— То есть ревновали, — уточнил Жуку. — У кого это прошло, а у кого — плохо кончилось.
— А из этих семисот тридцати шести, — подбивал свой баланс Езару, — сто сорок один обещают вернуться домой с ружьем и подстрелить свою бабу.
— Так прямо и пишут? — спросил я.
— Черным по белому. Надо дать тебе почитать.
— В судорогах люди, у смертной черты, — сказал Жуку, — Выпьешь?
— Мне налей, — попросила Мауд.
Жуку протянул ей принесенную Езару бутылку — это оказалась водка на шафране, я потом попробовал, — и она налила себе полстакана.
— За счастье, — сказала она, — для всех несчастных ц3 писем, и прежде всего — для юношей, для младших лейте- нантов. Сколько их там?
— Семьдесят один. И в точности как ты говоришь: всё — зеленая молодежь. И все тоскуют. Ей-богу, вы не поверите, в офицерской столовой или перед ротой они лютовали, один мне челюсть свернул сапогом, а сами боялись смерти. Везде, пишут, их смерть сторожит. Мы, солдаты, особенно не рассуждали: ну, придет, так придет, деваться некуда. Одно лейтенантово письмо я наизусть помню.
«Мама, я по тебе соскучился, но никогда больше тебя не увижу. Дует весенний ветер, жжет щеки, а я плачу без слез — чувствую, что умру. Передай привет господину Нелу, скажи, что я вспоминал его в свой смертный час, его святочные маски, которые он для нас делал. Помнишь, как я испугался, когда первый раз надел маску и посмотрелся в зеркало? Я не мог поверить, что эта образина — я, и стал рвать на себе бороду из пакли и тряпок, и выпачкал пальцы в смоле. Больше всего я боялся масок для бдения над покойником. Когда умерла тетя Петрика и мы пошли к ней на ночь, нам, детям, велели поменяться масками… И чем страшнее, тем лучше, а то смерть в вас влюбится». Я не знал, что это правда, мама, и тайком снял маску, смерть увидела мое лицо и отметила меня. И теперь мне ее уже не обмануть: я забыл маску на гвозде в той комнате, где ты хранишь мою колыбель и все мои игрушки».
Это Прутяну, его прошило из пулемета. Я смотрел, как он умирает, и меня тянуло блевать. Воняет, чертовски воняет жизнь, барышня, а? Воняет тухлой капустой.
Он закончил взвинченно, дразня, вызывая. Мауд поддалась на провокацию.
— Так ведь ты что угодно замараешь, Езару, — сказала она. И ко мне: — Знаешь, чем он занимается?
— Живу, мои милые, — со смехом перебил ее Езару. — Я знал, знал, что барышня будет меня бранить. Бранит она меня, да любит. А я, дурак, еще пуще расхожусь.
— Кривляться ты горазд, — проворчал Жуку.
Езару покачал головой, в глазах — та же радость жизни, не оставляющая его ни на минуту.
— Я своими письмами добываю себе на пропитание, — он обращался ко мне. — Я их довез досюда — они меня кормят.
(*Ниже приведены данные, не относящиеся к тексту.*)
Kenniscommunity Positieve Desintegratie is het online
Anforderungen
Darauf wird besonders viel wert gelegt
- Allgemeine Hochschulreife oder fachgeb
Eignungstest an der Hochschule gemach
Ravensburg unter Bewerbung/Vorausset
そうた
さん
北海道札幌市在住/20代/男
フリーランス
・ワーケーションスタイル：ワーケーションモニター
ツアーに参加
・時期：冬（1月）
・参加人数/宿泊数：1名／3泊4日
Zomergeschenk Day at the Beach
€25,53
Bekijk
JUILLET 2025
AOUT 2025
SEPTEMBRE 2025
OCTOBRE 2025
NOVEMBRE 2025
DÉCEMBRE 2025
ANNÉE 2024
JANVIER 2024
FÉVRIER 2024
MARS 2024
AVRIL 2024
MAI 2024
У парней в придунайском краю кровь горячая, да сами-то они дурни. «Женщину, парень, надо брать медовыми речами. Давай пять леев (или десять — чем дурее, тем больше) — и вот тебе письмо, перепиши, поусердствуй и по шли ей». В семи селах я любовь сладил. Войду, бывало, в дом, выпью стакан вина, сижу, а сам думаю: эту пару я свел!
— Ну а дальше-то, дальше? — подзадорила его Мауд.
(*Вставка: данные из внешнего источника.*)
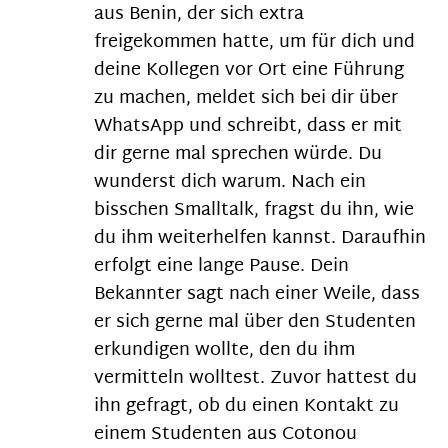
aus Benin, der sich extra
freigekommen hatte, um für dich und
deine Kollegen vor Ort eine Führung
zu machen, meldet sich bei dir über
WhatsApp und schreibt, dass er mit
dir gerne mal sprechen würde. Du
wunderst dich warum. Nach ein
bisschen Smalltalk, fragst du ihn, wie
du ihm weiterhelfen kannst. Daraufhin
erfolgt eine lange Pause. Dein
Bekannter sagt nach einer Weile, dass
er sich gerne mal über den Studenten
erkundigen wollte, den du ihm
vermitteln wolltest. Zuvor hattest du
ihn gefragt, ob du einen Kontakt zu
einem Studenten aus Cotonou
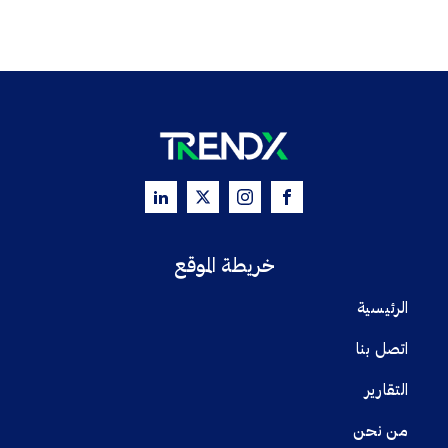
خريطة الموقع
الرئيسية
اتصل بنا
التقارير
من نحن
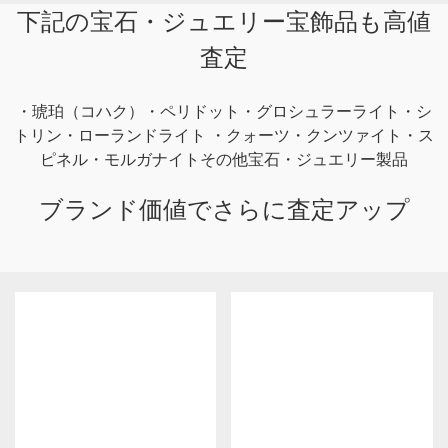
下記の宝石・ジュエリー宝飾品も高値
査定
・琥珀（コハク）・ペリドット・グロシュラーライト・シ
トリン・ローランドライト ・クォーツ・クンツァイト・ス
ピネル・モルガナイト
その他宝石・ジュエリー製品
ブランド価値でさらに査定アップ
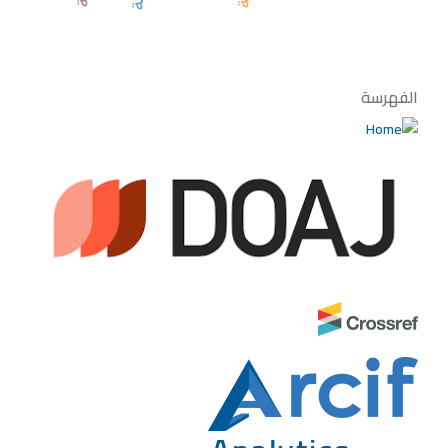
الفهرسة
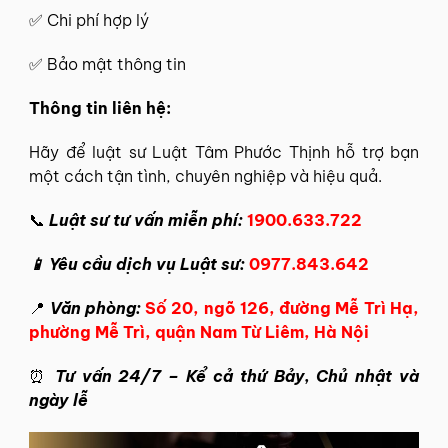
✅ Chi phí hợp lý
✅ Bảo mật thông tin
Thông tin
liên hệ
:
Hãy để
luật sư Luật Tâm Phước Thịnh
hỗ trợ bạn
một cách tận tình, chuyên nghiệp và hiệu quả.
📞
Luật sư tư vấn miễn phí:
1900.633.722
📱 Yêu cầu dịch vụ Luật sư:
0977.843.642
📍
Văn phòng:
Số 20, ngõ 126, đường Mễ Trì Hạ,
phường Mễ Trì, quận Nam Từ Liêm, Hà Nội
⏰
Tư vấn 24/7 – Kể cả thứ Bảy, Chủ nhật và
ngày lễ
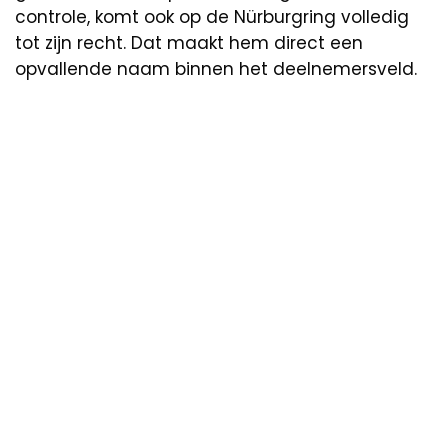
controle, komt ook op de Nürburgring volledig
tot zijn recht. Dat maakt hem direct een
opvallende naam binnen het deelnemersveld.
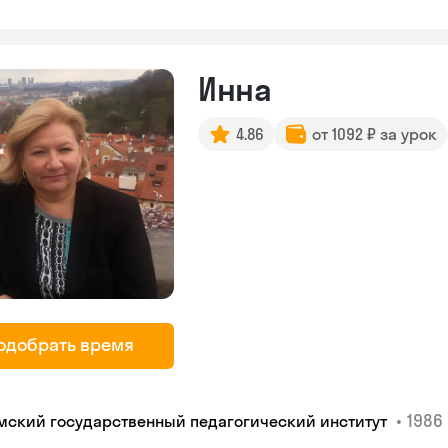
Инна
4.86
от 1092 ₽ за урок
одобрать время
•
1986 
мский государственный педагогический институт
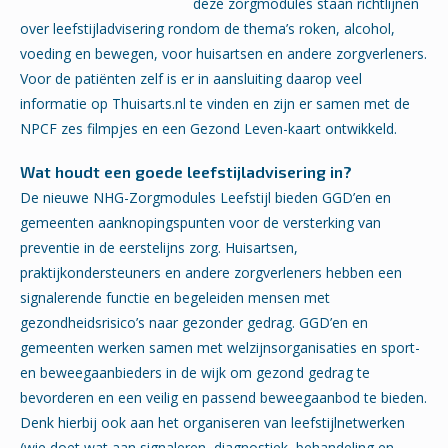
deze zorgmodules staan richtlijnen
over leefstijladvisering rondom de thema’s roken, alcohol,
voeding en bewegen, voor huisartsen en andere zorgverleners.
Voor de patiënten zelf is er in aansluiting daarop veel
informatie op Thuisarts.nl te vinden en zijn er samen met de
NPCF zes filmpjes en een Gezond Leven-kaart ontwikkeld.
Wat houdt een goede leefstijladvisering in?
De nieuwe NHG-Zorgmodules Leefstijl bieden GGD’en en
gemeenten aanknopingspunten voor de versterking van
preventie in de eerstelijns zorg. Huisartsen,
praktijkondersteuners en andere zorgverleners hebben een
signalerende functie en begeleiden mensen met
gezondheidsrisico’s naar gezonder gedrag. GGD’en en
gemeenten werken samen met welzijnsorganisaties en sport-
en beweegaanbieders in de wijk om gezond gedrag te
bevorderen en een veilig en passend beweegaanbod te bieden.
Denk hierbij ook aan het organiseren van leefstijlnetwerken
(wie doet wat aan signaleren, diagnostiek, behandeling en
— Что дальше? — вскинулся Езару. — Не знаешь — не говори. Никакого дальше нет. Есть только один, и его, кроме меня, никто не знает. Один, и все.
— А зачем тебе больше? И одного хватит.
— Но я же его не граблю, — возмутился Езару. — Я беру немного. И если он себя будет хорошо вести, я эту историю унесу с собой в могилу… Однажды, — начал он свой рассказ для меня, — вскрыл я одно письмо, прочел и обомлел, и полчаса не мог встать с кровати, потом перечел — и еще полчаса пролежал. Перечел в третий раз, оделся и поехал в Бухарест. Четыре дня расспрашивал всех встречных-поперечных— и нашел, кого искал. «Вот, — говорю, — принес вам письмецо. Не соизволите ли прочесть? Но должен предупредить, что у верного человека хранится копия». Это я — для самообороны. Он берет, читает и белый делается, как мел. «Сколько?» — говорит. «Немного, — говорю, — но каждый месяц или раз в два месяца. Я с людей шкуру не деру. Много ли мне надо? Мне надо, чтобы всем было хорошо — и мне, и вам».
— Как бы он тебя на тот свет не отправил, — сказал я.